The attempt to bully China with high tariffs was part of a foolhardy, self-defeating strategy aimed—or so Trump said—at bringing US manufacturing back home and luring more foreign investment. With a few exceptions, such as Taiwan’s semiconductor industry, the strategy hasn’t worked. The main effect of the tariffs has been to force US corporations to increase consumer prices, leading to inflation, job losses, the affordability issue for all but the wealthy, and a big political headache for Trump.

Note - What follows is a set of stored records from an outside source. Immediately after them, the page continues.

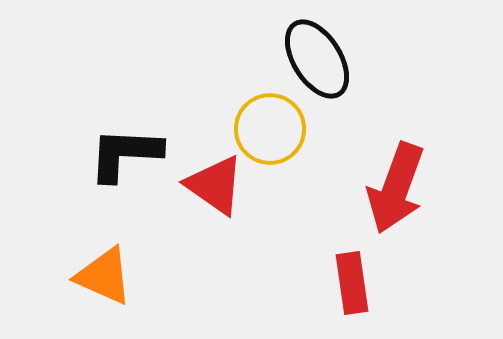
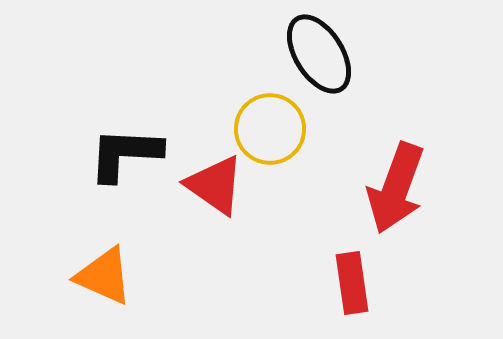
black ellipse: moved 2 px right, 5 px up
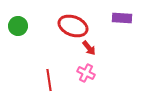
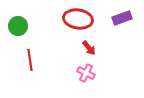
purple rectangle: rotated 24 degrees counterclockwise
red ellipse: moved 5 px right, 7 px up; rotated 12 degrees counterclockwise
red line: moved 19 px left, 20 px up
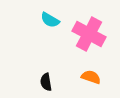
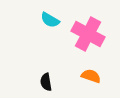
pink cross: moved 1 px left
orange semicircle: moved 1 px up
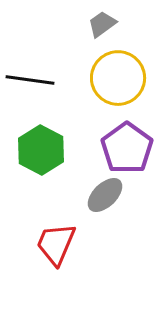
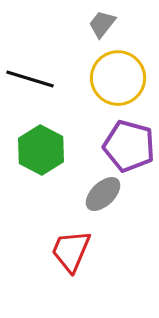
gray trapezoid: rotated 16 degrees counterclockwise
black line: moved 1 px up; rotated 9 degrees clockwise
purple pentagon: moved 2 px right, 2 px up; rotated 21 degrees counterclockwise
gray ellipse: moved 2 px left, 1 px up
red trapezoid: moved 15 px right, 7 px down
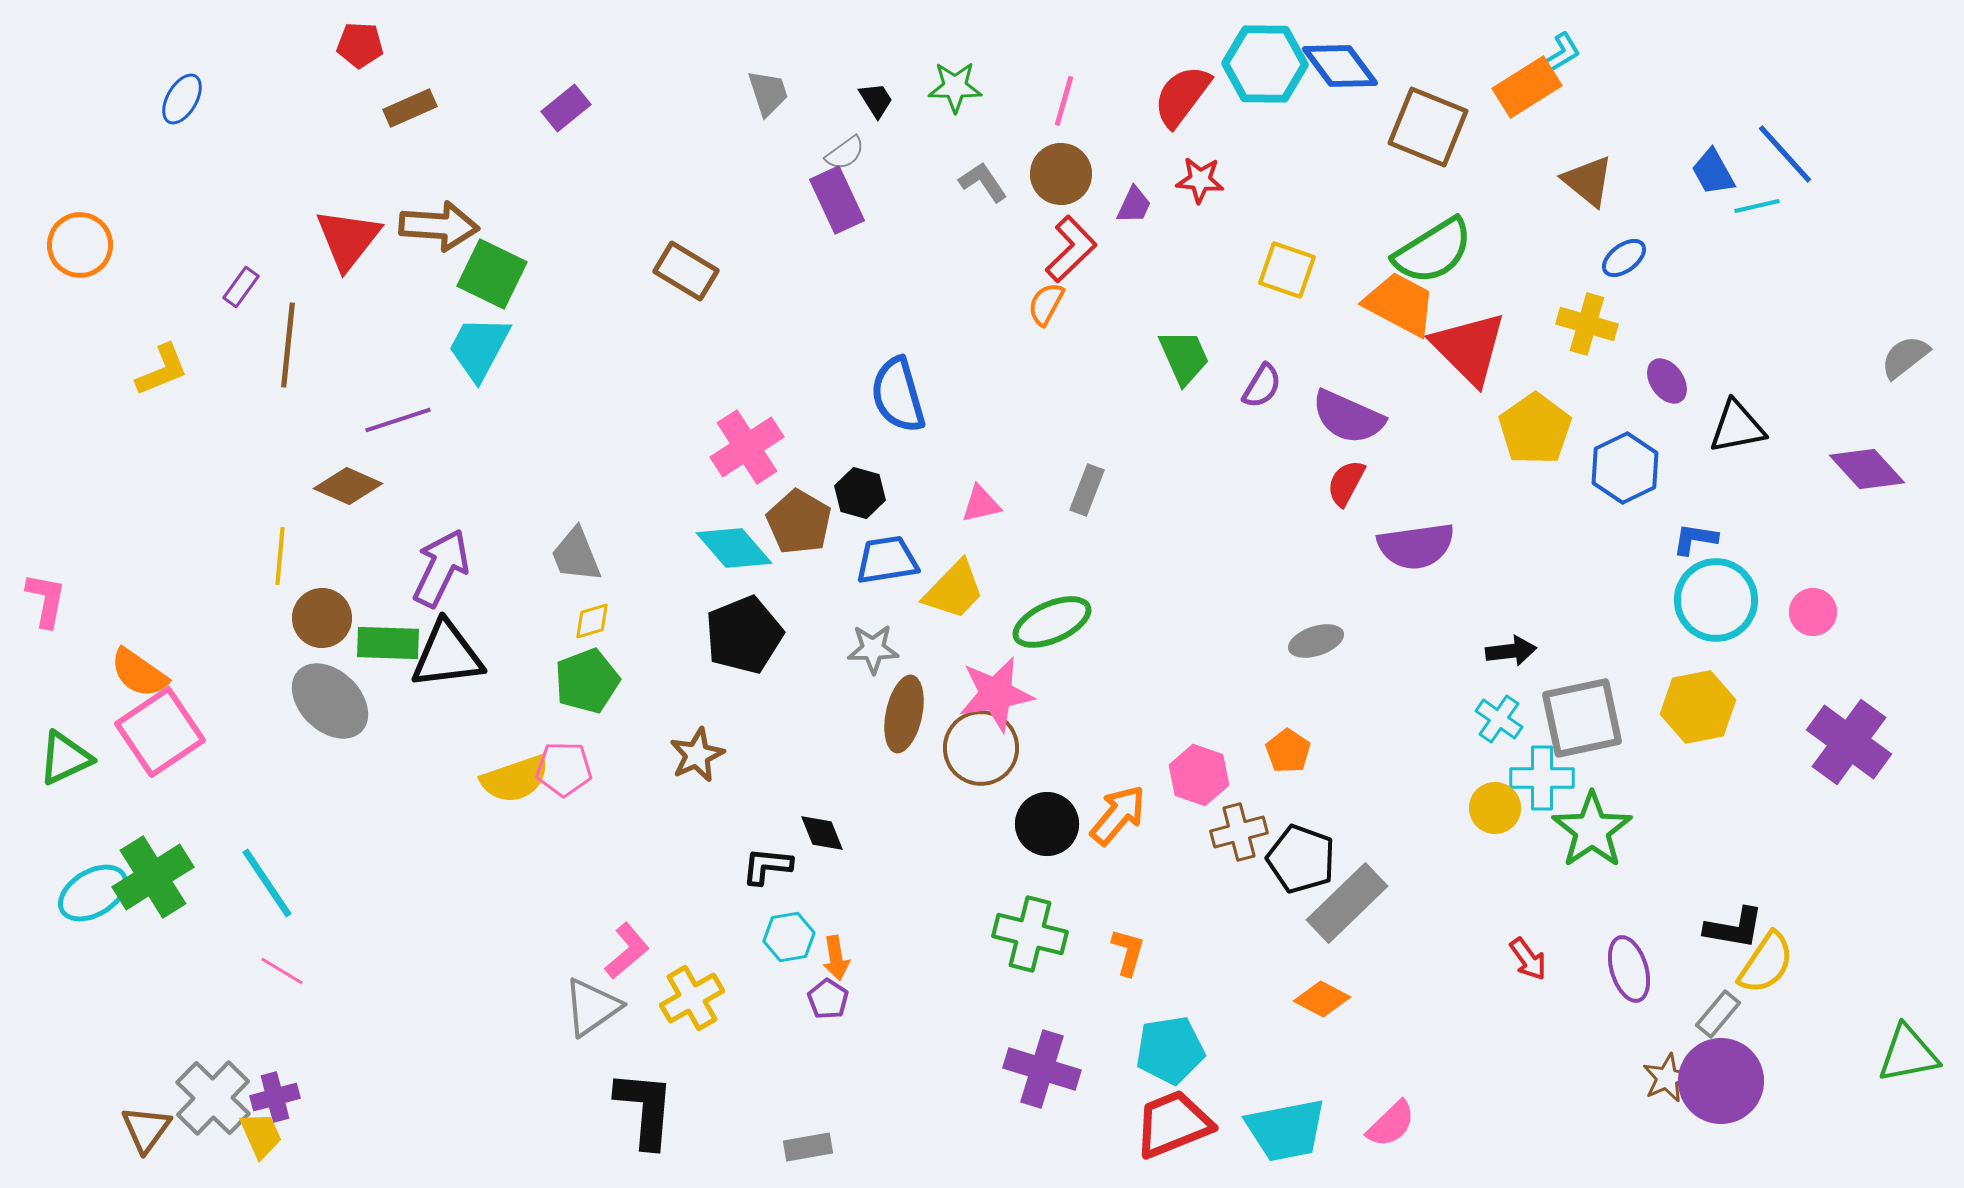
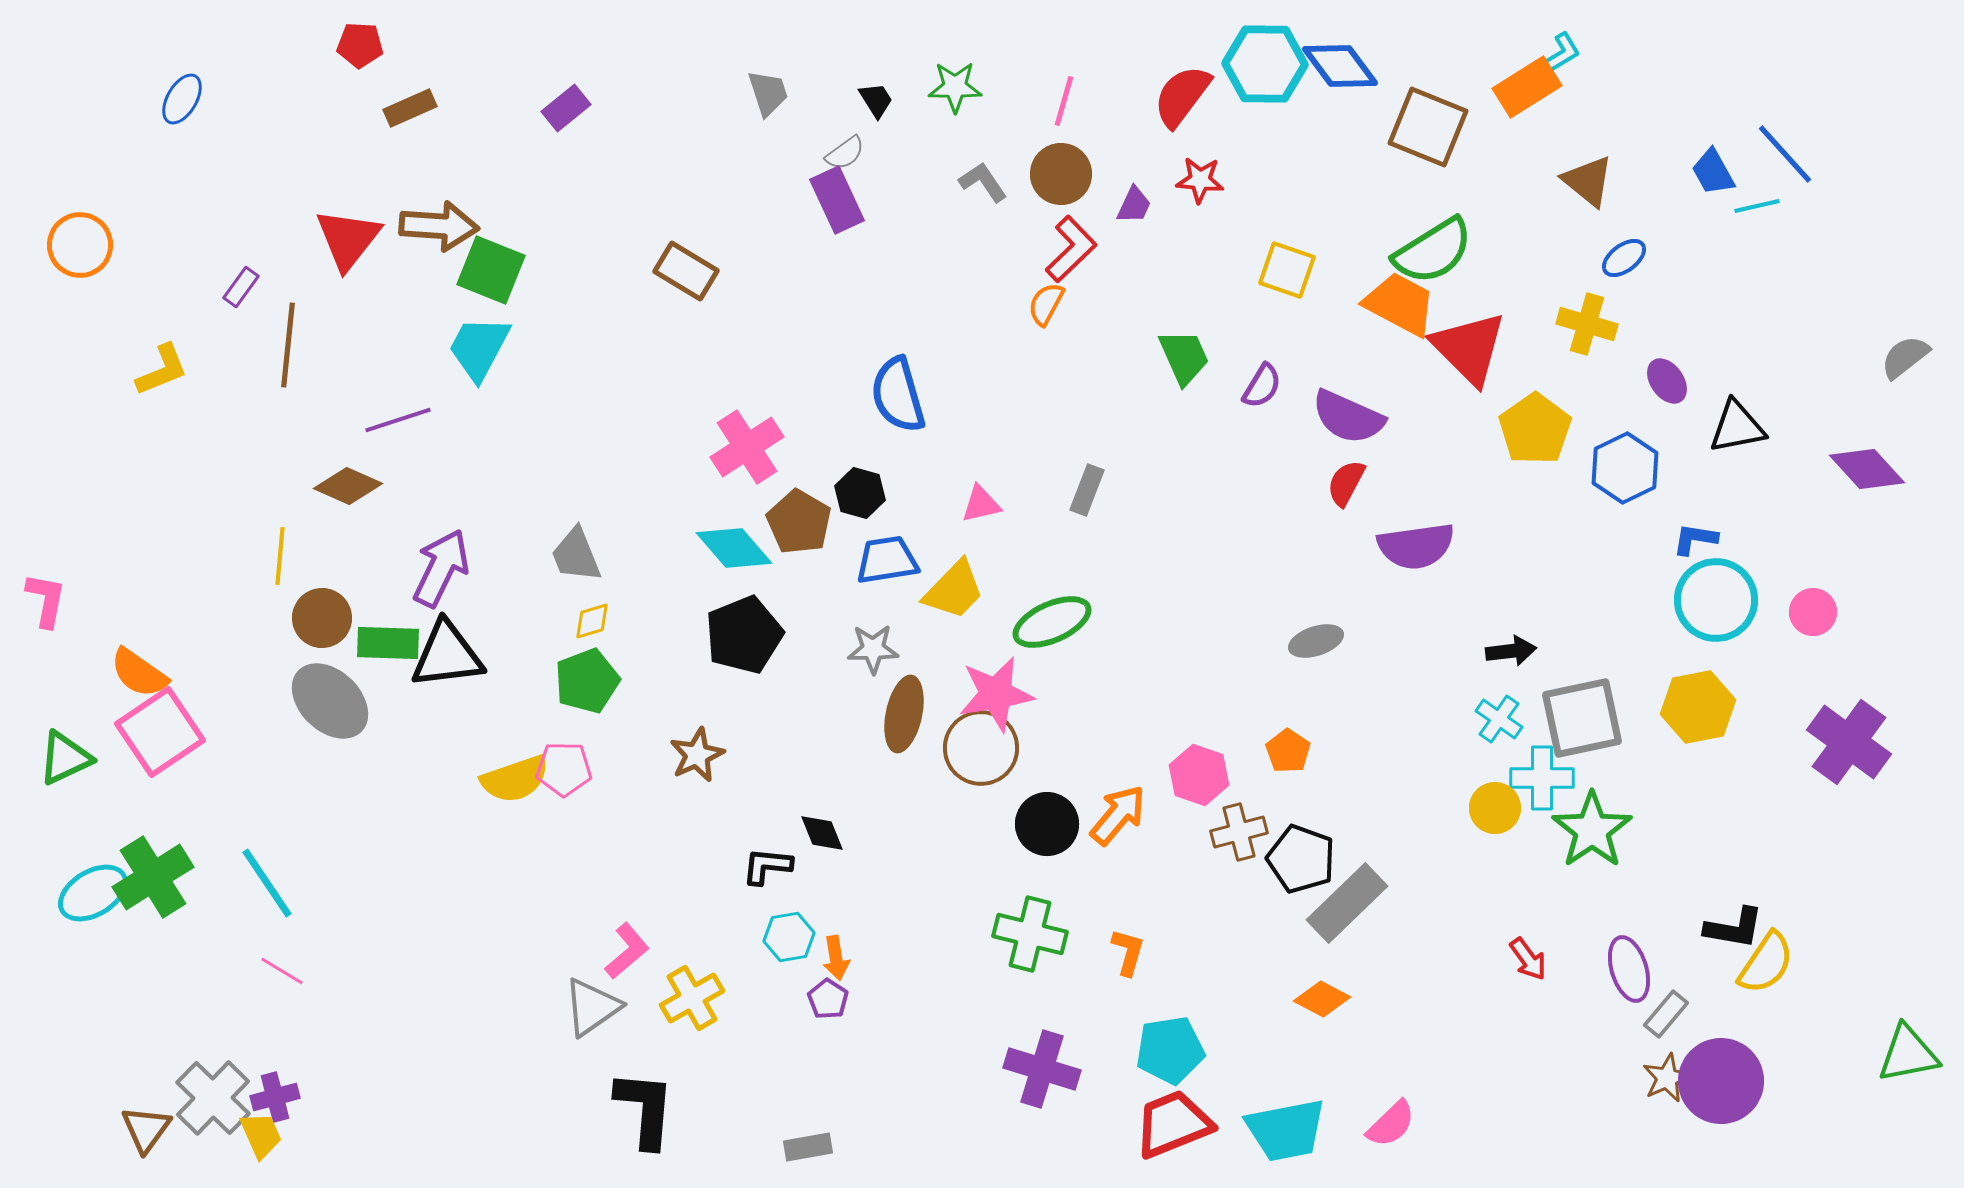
green square at (492, 274): moved 1 px left, 4 px up; rotated 4 degrees counterclockwise
gray rectangle at (1718, 1014): moved 52 px left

China’s ability to outlast Trump’s tariff war is just one indicator that the TACO phenomenon—Trump always chickens out—is real. The Greenlanders, Canadians, Ukrainians, and Indians are among those governments and peoples who have resisted Trump’s blandishments. Since he can’t fire them, he retreats and seeks retribution—via high tariffs on Canadian and Indian imports, spying and takeover threats in the case of Greenland. But while their resistance shows that Trump’s money can’t always buy favor, he remains the ultimate wheeler-dealer. The line between public and private business has evaporated under Trump. He bailed out Argentina on behalf of a far-right ally of Trump and Trump’s own treasury secretary. His cybercurrency transactions, his business dealings with Middle East potentates, the gifts illegally accepted from foreign governments, and his real estate and energy deals with Russia at the same time that his envoys are supposedly pursuing an end to the Ukraine war all show that there has never been a more corrupt, self-interested administration in the modern history of the US. Writing for The New Yorker, John Cassidy tallies the Trump take from crypto sales and non-crypto profits: $1.8 billion since he was reëlected, and going back to 2016, $3.4 billion altogether.

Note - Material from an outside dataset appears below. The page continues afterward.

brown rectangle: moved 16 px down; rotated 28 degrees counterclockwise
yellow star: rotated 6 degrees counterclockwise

On the environmental front, the news is not good. On the tenth anniversary of the Paris accords, many countries have long given up on achieving the goal of no more than a 1.5C increase in global warming. The latest international climate change conference, COP30, fell short of host country Brazil’s announced objective of transiting away from fossil fuels. The US was not present for the first time but lobbied for oil and gas company interests—with support from Saudi Arabia, Russia, and other oil-exporting countries. Arctic and Antarctic ice continues to melt, and other signs of impending catastrophe—drought, hurricanes, flooding, biodiversity loss, coral sea reef destruction—loom ever more prominent.

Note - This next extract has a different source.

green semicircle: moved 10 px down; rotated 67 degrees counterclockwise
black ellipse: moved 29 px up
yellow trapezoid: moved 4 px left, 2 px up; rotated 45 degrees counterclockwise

The Trump administration has made a great leap backward on the environment, discarding major environmental protection regulations, gutting wind and solar projects, and providing additional incentives to the oil and gas industry (https://www.nytimes.com/2025/12/22/climate/how-trumps-first-year-reshaped-us-energy-and-climate-policy.html). The very words “climate change” have been whitewashed from government publications and websites; environmental research and the scientists who do it have been marginalized. The good news is that wind and solar power are rapidly gaining adoption around the world, most notably in China, as the economics argue in their favor.

As 2025 ends, we see defiance of international law in many places. Besides instigating a war with Venezuela that seems increasingly to be all about oil, Trump’s mass deportations abroad make him complicitous in torture and other depravities, Israel continues to violate human rights in Gaza and the West Bank, and Russia is bombarding Ukraine and paying nothing for its aggression. In the White House sits a mentally unstable man who spends more time on ego-inflating projects such as constructing a $400 million ballroom and putting his name on public institutions such as the Kennedy Center and the US Institute of Peace than he does on governing. (Salon puts it well: “The [ballroom] whole thing is a too-perfect symbol of Trump’s second administration: They are very good at breaking things, but they don’t know how to create anything of value.”) There’s little reason to celebrate the state of the planet, and all the more reason to celebrate family, friends, and community. Wishing everyone good health, safety, and a strong spirit of resistance in the new year.